Zwei Leihen verhelfen Thomas Partey zum Atletico-Durchbruch

Über sieben Jahre sind nun vergangen, seit sich Thomas Hals über Kopf in das Abenteuer Europa stürzte, und er wurde für diesen Schritt belohnt. Mittlerweile ist er Stammspieler unter Trainer Diego Simeone, wurde mit dem Klub Europa-League-Sieger und gehört zu den wertvollsten Spielern auf der zentralen Position vor der Abwehr.

Doch es war ein steiniger Weg, den er zu bestreiten hatte. Thomas musste sich zunächst über die zweite Mannschaft empfehlen. Im März 2013 wurde er erstmals in den Profikader berufen, zum Einsatz kam er jedoch nicht. So sollte es noch bis November 2015 andauern, bis Thomas nach zwei erfolgreichen Leihen in einem Pflichtspiel für Atletico auflaufen durfte.

Die Spielzeit 2013/14 verbrachte er beim Zweitligisten RCD Mallorca, wo er auf Anhieb Stammspieler wurde. In der darauffolgenden Saison feierte er sein Debüt in LaLiga, die Station bei UD Almeria verhalf ihm zum nächsten Schritt seiner Entwicklung.

Im Sommer 2015 kehrte er schließlich in die Hauptstadt zurück, wo er sich immer mehr zu Simeones Allrounder entwickelte. 23 Pflichtspieleinsätze standen in seiner ersten echten Saison bei den Atletico-Profis zu Buche. Höhepunkt war dabei seine Einwechslung im Champions-League-Finale 2016, das man erst im Elfmeterschießen gegen den Stadtrivalen Real verlor.

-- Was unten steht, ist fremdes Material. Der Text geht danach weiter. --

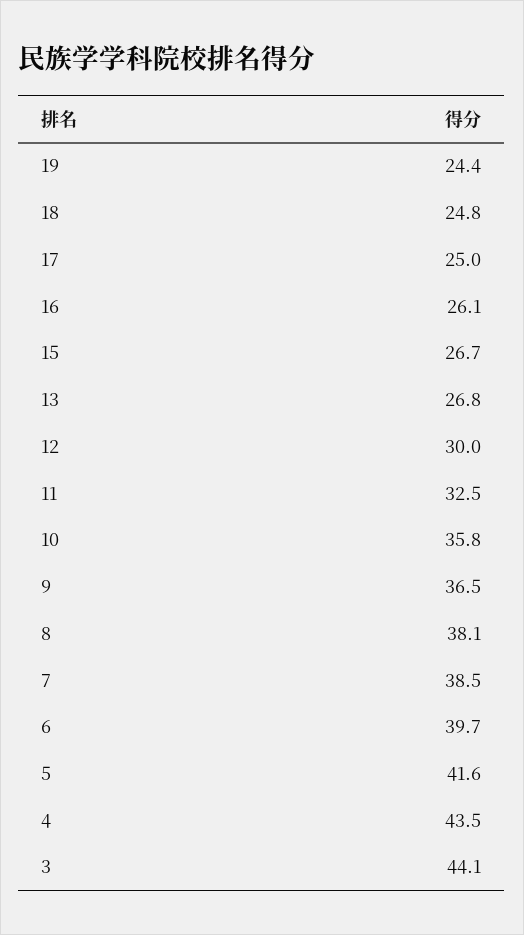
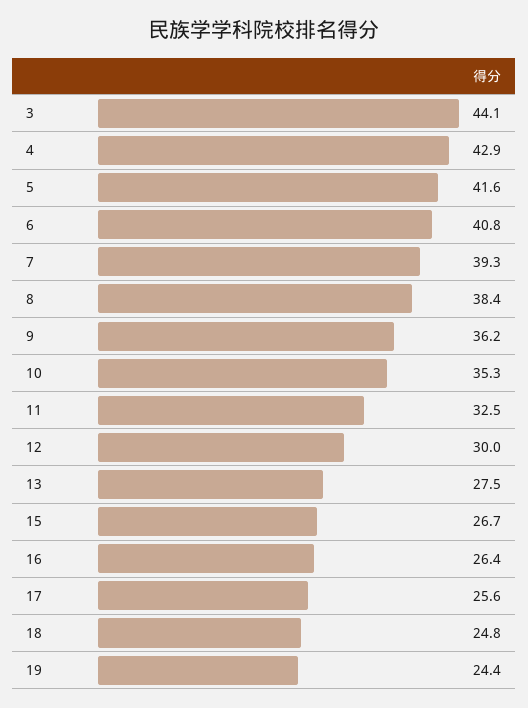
  {
    "19": 24.4,
    "18": 24.8,
-   "17": 25,
+   "17": 25.6,
-   "16": 26.1,
+   "16": 26.4,
    "15": 26.7,
-   "13": 26.8,
+   "13": 27.5,
    "12": 30,
    "11": 32.5,
-   "10": 35.8,
+   "10": 35.3,
-   "9": 36.5,
+   "9": 36.2,
-   "8": 38.1,
+   "8": 38.4,
-   "7": 38.5,
+   "7": 39.3,
-   "6": 39.7,
+   "6": 40.8,
    "5": 41.6,
-   "4": 43.5,
+   "4": 42.9,
    "3": 44.1
  }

Seitdem hat sich Thomas stetig gesteigert. Er hat sich zum Nationalspieler entwickelt und gehört in den vergangenen Monaten fast immer zur ersten Wahl Simeones. Seine eigenen Ansprüche hat Thomas dementsprechend angepasst, wie ein Interview nach dem 1:0-Sieg gegen Espanyol im Dezember zeigt.

"Manchmal fühle ich mich unglücklich bei Atletico", sagte er damals. "Du musst in den wichtigen Partien spielen, um glücklich zu sein und dich stark zu fühlen." Dabei stand er beispielsweise in fünf von sechs Spielen in der Königsklasse in der Startelf.

Thomas Partey sieht Zukunft bei Atletico Madrid

Möglicherweise war das auch ein Grund dafür, seine aus der Emotion heraus getroffenen Aussagen wenig später zu relativieren. "Atletico ist der Klub, bei dem ich sein möchte, bei dem ich mich als Spieler weiter entwickeln will", schrieb er bei Instagram. "Es stimmt, dass ich meiner Meinung nach eine noch wichtigere Rolle einnehmen könnte, aber dafür arbeite ich jeden Tag hart. Ich werde mich nicht auf dem Erreichten ausruhen."

Thomas hat seinen Traum verwirklicht. Er ist längst auf der strahlenden Bühne des Profifußballs angekommen - und, für ihn noch wichtiger, er konnte seiner Familie etwas zurückgeben. Heute weiß er: Es hat sich gelohnt, damals in einen fremden Wagen einzusteigen - und einfach zu verschwinden.